Extracted data section start

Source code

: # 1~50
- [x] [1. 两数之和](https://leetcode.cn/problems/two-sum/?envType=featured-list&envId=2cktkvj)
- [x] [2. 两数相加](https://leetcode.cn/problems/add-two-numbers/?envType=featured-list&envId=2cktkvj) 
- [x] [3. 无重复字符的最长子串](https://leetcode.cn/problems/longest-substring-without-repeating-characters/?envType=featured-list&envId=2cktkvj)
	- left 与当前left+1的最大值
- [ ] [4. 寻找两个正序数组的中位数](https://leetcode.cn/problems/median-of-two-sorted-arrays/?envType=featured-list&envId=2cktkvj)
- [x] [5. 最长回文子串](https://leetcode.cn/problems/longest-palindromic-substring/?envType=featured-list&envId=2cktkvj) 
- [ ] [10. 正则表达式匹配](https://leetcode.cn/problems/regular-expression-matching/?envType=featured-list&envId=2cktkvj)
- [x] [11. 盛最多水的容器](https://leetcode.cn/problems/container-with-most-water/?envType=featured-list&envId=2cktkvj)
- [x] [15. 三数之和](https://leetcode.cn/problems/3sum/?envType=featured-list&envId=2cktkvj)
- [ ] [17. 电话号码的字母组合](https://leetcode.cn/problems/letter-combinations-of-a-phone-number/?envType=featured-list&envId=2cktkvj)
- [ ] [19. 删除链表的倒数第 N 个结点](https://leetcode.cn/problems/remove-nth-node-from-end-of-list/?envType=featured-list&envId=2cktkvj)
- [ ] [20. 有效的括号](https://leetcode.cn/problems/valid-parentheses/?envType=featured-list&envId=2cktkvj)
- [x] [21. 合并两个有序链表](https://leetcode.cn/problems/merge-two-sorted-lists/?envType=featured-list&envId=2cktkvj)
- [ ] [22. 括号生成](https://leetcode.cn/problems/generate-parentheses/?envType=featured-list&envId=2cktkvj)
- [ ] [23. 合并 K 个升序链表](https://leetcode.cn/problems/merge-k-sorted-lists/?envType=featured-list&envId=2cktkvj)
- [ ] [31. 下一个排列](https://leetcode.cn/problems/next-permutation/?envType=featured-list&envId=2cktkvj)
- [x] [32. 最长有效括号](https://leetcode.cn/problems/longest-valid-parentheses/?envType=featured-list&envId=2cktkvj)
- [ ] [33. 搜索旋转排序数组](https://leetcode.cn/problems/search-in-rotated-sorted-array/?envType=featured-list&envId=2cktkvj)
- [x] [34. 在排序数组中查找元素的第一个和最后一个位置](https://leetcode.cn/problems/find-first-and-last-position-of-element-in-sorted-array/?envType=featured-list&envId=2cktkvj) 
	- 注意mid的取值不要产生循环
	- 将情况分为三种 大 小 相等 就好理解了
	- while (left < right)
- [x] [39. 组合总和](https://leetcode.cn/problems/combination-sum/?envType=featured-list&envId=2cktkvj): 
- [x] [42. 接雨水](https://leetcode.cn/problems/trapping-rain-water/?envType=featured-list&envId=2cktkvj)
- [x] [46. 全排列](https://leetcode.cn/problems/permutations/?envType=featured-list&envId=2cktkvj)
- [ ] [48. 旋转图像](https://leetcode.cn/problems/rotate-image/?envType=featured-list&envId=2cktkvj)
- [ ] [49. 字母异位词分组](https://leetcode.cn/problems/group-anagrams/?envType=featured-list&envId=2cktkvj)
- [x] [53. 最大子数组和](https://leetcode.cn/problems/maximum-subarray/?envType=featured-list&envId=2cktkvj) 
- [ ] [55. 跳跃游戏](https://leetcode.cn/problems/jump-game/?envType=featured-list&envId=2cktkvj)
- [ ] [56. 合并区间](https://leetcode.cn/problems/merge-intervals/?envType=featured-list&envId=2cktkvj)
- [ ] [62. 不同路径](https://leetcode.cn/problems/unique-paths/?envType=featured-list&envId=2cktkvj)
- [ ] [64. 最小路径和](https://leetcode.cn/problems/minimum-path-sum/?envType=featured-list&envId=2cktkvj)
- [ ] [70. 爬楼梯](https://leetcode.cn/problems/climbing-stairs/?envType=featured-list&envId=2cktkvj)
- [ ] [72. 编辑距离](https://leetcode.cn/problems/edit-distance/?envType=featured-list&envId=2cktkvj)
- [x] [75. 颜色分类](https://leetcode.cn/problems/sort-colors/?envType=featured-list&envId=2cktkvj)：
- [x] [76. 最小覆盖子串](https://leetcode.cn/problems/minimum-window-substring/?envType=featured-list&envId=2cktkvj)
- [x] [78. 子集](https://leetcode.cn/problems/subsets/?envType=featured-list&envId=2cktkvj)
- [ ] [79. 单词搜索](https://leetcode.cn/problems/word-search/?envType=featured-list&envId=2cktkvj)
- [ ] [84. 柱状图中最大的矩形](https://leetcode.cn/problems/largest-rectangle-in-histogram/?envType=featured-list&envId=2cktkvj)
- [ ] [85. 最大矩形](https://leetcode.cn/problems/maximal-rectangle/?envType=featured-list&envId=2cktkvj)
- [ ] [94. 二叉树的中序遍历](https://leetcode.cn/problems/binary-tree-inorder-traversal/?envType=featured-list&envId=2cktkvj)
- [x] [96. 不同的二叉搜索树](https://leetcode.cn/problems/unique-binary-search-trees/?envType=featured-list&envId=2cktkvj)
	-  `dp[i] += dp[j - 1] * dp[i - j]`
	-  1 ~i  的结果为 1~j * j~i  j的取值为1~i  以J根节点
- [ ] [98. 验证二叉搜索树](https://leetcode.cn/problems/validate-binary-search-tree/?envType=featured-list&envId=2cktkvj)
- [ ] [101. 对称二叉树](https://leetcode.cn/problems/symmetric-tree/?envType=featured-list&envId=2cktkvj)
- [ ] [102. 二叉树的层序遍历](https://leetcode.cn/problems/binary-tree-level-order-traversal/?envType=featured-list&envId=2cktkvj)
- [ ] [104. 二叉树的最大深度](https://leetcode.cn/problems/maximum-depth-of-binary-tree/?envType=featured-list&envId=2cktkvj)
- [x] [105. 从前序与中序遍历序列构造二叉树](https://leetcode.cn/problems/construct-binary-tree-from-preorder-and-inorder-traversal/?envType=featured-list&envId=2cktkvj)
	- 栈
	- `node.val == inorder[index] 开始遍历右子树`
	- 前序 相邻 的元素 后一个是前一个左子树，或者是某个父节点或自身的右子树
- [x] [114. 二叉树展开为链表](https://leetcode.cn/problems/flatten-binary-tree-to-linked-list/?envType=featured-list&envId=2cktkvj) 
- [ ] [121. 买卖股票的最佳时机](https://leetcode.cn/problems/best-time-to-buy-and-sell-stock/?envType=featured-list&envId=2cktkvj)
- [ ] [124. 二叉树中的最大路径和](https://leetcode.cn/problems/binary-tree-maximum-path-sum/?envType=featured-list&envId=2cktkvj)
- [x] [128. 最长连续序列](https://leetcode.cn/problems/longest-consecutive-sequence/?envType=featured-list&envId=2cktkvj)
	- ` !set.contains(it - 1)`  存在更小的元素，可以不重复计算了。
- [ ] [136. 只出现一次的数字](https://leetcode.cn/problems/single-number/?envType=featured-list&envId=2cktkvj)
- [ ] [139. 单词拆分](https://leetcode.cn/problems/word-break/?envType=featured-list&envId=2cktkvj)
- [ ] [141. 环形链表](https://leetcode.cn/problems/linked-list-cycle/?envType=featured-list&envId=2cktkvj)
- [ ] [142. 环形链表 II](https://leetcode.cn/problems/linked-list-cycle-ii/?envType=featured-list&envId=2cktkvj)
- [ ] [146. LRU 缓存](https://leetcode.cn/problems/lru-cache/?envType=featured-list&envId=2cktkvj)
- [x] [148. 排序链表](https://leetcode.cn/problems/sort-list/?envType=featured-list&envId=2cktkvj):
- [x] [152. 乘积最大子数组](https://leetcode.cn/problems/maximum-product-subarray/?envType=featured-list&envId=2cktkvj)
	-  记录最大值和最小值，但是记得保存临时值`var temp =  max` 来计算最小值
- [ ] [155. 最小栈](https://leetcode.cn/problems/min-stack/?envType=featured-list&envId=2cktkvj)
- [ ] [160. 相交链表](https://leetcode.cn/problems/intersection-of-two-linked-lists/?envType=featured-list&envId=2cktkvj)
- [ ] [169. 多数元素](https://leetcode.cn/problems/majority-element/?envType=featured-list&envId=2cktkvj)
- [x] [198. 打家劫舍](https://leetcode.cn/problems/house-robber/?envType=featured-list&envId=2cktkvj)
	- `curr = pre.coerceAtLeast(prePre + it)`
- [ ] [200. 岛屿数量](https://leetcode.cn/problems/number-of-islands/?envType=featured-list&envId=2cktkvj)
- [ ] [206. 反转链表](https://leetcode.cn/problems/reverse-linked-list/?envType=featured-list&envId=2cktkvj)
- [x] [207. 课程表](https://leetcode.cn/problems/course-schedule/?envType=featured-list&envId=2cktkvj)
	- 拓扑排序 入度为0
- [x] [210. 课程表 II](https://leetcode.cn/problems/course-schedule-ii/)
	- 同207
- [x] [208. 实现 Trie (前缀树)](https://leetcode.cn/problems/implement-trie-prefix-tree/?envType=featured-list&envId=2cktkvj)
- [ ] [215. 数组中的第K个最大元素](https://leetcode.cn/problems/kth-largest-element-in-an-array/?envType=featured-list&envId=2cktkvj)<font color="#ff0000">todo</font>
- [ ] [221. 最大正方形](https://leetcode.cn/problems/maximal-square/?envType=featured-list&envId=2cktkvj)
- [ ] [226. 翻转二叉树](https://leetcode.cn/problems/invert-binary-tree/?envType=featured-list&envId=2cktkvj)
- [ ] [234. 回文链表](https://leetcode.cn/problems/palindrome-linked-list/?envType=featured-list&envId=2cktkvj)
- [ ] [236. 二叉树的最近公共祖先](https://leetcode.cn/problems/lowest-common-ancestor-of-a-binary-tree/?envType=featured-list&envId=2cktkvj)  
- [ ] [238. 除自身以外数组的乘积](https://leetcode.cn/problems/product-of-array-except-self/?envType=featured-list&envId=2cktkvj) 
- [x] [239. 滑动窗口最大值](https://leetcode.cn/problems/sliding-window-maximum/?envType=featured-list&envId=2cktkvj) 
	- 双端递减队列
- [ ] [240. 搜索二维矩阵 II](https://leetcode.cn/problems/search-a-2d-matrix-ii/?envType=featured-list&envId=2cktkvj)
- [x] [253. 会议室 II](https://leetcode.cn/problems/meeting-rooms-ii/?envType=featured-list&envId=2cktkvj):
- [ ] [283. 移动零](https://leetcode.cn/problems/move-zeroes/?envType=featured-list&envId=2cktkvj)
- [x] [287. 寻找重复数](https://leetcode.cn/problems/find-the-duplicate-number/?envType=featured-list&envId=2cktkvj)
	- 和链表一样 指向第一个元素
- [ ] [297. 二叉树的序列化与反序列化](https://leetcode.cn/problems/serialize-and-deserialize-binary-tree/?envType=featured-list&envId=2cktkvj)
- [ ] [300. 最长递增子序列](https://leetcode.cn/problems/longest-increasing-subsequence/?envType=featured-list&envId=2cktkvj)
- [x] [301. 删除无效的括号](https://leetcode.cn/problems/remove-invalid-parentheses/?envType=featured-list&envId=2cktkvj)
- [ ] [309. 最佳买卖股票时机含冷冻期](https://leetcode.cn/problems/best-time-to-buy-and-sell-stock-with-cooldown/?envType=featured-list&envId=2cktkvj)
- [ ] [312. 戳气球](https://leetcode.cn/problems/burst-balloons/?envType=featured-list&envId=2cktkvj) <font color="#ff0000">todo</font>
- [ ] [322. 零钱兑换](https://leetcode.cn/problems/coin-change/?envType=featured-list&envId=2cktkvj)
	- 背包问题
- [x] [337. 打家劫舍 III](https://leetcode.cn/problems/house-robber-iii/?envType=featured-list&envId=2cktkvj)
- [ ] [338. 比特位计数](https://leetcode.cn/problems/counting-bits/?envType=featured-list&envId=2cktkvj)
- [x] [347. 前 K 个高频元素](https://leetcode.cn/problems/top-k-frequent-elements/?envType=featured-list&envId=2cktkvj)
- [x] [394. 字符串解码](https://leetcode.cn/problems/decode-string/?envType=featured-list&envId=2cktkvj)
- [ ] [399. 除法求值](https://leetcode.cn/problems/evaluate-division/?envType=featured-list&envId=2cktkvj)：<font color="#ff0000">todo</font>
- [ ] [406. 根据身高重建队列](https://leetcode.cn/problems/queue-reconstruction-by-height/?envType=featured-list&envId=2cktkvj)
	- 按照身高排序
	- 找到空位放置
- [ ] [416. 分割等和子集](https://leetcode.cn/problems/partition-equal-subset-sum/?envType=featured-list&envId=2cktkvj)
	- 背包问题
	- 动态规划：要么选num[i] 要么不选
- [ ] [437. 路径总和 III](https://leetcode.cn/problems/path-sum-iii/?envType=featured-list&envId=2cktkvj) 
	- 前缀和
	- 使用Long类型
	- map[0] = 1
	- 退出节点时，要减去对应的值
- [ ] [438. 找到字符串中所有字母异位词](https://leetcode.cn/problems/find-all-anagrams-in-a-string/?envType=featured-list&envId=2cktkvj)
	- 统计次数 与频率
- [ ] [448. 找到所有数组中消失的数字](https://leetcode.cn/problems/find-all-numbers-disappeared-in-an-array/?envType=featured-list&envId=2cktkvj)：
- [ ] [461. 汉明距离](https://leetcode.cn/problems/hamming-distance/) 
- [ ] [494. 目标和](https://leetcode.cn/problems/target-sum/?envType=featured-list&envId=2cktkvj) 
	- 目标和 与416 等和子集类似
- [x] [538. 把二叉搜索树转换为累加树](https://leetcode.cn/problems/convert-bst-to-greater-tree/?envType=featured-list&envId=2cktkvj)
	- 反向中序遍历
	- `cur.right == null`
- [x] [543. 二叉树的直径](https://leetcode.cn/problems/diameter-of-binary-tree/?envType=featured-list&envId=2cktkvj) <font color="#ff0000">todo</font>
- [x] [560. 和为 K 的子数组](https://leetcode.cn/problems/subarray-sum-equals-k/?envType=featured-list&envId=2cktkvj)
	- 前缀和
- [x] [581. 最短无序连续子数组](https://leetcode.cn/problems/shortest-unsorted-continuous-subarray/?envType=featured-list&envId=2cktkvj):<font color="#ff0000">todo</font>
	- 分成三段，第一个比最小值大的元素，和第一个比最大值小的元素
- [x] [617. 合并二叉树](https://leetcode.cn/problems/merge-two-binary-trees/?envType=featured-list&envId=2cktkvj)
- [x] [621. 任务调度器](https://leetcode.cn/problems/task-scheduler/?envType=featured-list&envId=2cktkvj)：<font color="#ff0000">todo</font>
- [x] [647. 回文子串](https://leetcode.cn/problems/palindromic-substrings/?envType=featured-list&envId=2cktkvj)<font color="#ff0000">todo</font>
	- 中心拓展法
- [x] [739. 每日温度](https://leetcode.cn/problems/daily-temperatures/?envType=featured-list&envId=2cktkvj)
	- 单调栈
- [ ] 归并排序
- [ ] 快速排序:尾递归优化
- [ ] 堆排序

Extracted data section end

__Work required__
State the number of lines in the entries above that contain the word "subarray", and nothing more.

__Response to the exercise__
4